(Beginning of EXERCISE MATERIAL)
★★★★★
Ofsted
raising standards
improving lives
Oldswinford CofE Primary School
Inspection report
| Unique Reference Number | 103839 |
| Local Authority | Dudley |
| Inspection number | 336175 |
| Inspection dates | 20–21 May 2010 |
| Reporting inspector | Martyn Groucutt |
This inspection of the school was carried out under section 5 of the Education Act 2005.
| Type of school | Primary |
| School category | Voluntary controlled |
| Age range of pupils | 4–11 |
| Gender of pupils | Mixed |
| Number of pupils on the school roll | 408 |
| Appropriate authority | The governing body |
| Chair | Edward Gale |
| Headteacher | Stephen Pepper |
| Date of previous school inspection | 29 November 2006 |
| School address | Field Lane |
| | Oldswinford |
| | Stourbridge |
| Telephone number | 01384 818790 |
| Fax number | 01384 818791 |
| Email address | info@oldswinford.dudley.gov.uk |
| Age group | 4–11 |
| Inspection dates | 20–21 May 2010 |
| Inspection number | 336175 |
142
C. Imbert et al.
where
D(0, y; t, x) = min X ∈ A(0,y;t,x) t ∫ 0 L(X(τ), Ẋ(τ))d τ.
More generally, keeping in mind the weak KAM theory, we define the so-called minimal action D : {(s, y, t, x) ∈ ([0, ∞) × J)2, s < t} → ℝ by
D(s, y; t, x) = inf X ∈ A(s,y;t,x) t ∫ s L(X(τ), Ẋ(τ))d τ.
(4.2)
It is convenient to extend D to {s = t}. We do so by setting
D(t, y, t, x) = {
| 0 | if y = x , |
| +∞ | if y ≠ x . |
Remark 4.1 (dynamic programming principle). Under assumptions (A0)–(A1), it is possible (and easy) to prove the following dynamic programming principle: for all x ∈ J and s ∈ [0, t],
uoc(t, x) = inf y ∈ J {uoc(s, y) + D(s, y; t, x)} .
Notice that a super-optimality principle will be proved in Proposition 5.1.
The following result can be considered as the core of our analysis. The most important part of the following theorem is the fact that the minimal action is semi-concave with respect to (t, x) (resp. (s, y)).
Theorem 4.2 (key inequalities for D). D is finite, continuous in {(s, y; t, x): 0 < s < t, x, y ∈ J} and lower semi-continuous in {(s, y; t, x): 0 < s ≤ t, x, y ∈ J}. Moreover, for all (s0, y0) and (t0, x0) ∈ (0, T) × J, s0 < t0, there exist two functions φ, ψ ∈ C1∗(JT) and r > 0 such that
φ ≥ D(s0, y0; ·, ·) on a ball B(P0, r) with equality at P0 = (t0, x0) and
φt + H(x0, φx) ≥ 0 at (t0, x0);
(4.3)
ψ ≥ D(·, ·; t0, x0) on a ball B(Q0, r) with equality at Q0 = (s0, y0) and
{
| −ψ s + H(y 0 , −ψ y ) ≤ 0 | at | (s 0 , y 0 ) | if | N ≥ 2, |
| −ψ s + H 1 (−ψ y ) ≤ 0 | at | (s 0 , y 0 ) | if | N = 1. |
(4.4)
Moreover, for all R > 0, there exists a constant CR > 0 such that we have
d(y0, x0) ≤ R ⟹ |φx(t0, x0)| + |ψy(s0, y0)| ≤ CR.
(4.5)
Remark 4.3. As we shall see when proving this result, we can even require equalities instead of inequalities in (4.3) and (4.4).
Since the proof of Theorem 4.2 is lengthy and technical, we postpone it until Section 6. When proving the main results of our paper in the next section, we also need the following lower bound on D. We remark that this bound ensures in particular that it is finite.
(End of EXERCISE MATERIAL)
• _DIRECTIONS FOR THIS TASK_: For every entry above, give it back exactly as written.

• _FINAL ANSWER_:
★★★★★
Ofsted
raising standards
improving lives
Oldswinford CofE Primary School
Inspection report
| Unique Reference Number | 103839 |
| Local Authority | Dudley |
| Inspection number | 336175 |
| Inspection dates | 20–21 May 2010 |
| Reporting inspector | Martyn Groucutt |
This inspection of the school was carried out under section 5 of the Education Act 2005.
| Type of school | Primary |
| School category | Voluntary controlled |
| Age range of pupils | 4–11 |
| Gender of pupils | Mixed |
| Number of pupils on the school roll | 408 |
| Appropriate authority | The governing body |
| Chair | Edward Gale |
| Headteacher | Stephen Pepper |
| Date of previous school inspection | 29 November 2006 |
| School address | Field Lane |
| | Oldswinford |
| | Stourbridge |
| Telephone number | 01384 818790 |
| Fax number | 01384 818791 |
| Email address | info@oldswinford.dudley.gov.uk |
| Age group | 4–11 |
| Inspection dates | 20–21 May 2010 |
| Inspection number | 336175 |
142
C. Imbert et al.
where
D(0, y; t, x) = min X ∈ A(0,y;t,x) t ∫ 0 L(X(τ), Ẋ(τ))d τ.
More generally, keeping in mind the weak KAM theory, we define the so-called minimal action D : {(s, y, t, x) ∈ ([0, ∞) × J)2, s < t} → ℝ by
D(s, y; t, x) = inf X ∈ A(s,y;t,x) t ∫ s L(X(τ), Ẋ(τ))d τ.
(4.2)
It is convenient to extend D to {s = t}. We do so by setting
D(t, y, t, x) = {
| 0 | if y = x , |
| +∞ | if y ≠ x . |
Remark 4.1 (dynamic programming principle). Under assumptions (A0)–(A1), it is possible (and easy) to prove the following dynamic programming principle: for all x ∈ J and s ∈ [0, t],
uoc(t, x) = inf y ∈ J {uoc(s, y) + D(s, y; t, x)} .
Notice that a super-optimality principle will be proved in Proposition 5.1.
The following result can be considered as the core of our analysis. The most important part of the following theorem is the fact that the minimal action is semi-concave with respect to (t, x) (resp. (s, y)).
Theorem 4.2 (key inequalities for D). D is finite, continuous in {(s, y; t, x): 0 < s < t, x, y ∈ J} and lower semi-continuous in {(s, y; t, x): 0 < s ≤ t, x, y ∈ J}. Moreover, for all (s0, y0) and (t0, x0) ∈ (0, T) × J, s0 < t0, there exist two functions φ, ψ ∈ C1∗(JT) and r > 0 such that
φ ≥ D(s0, y0; ·, ·) on a ball B(P0, r) with equality at P0 = (t0, x0) and
φt + H(x0, φx) ≥ 0 at (t0, x0);
(4.3)
ψ ≥ D(·, ·; t0, x0) on a ball B(Q0, r) with equality at Q0 = (s0, y0) and
{
| −ψ s + H(y 0 , −ψ y ) ≤ 0 | at | (s 0 , y 0 ) | if | N ≥ 2, |
| −ψ s + H 1 (−ψ y ) ≤ 0 | at | (s 0 , y 0 ) | if | N = 1. |
(4.4)
Moreover, for all R > 0, there exists a constant CR > 0 such that we have
d(y0, x0) ≤ R ⟹ |φx(t0, x0)| + |ψy(s0, y0)| ≤ CR.
(4.5)
Remark 4.3. As we shall see when proving this result, we can even require equalities instead of inequalities in (4.3) and (4.4).
Since the proof of Theorem 4.2 is lengthy and technical, we postpone it until Section 6. When proving the main results of our paper in the next section, we also need the following lower bound on D. We remark that this bound ensures in particular that it is finite.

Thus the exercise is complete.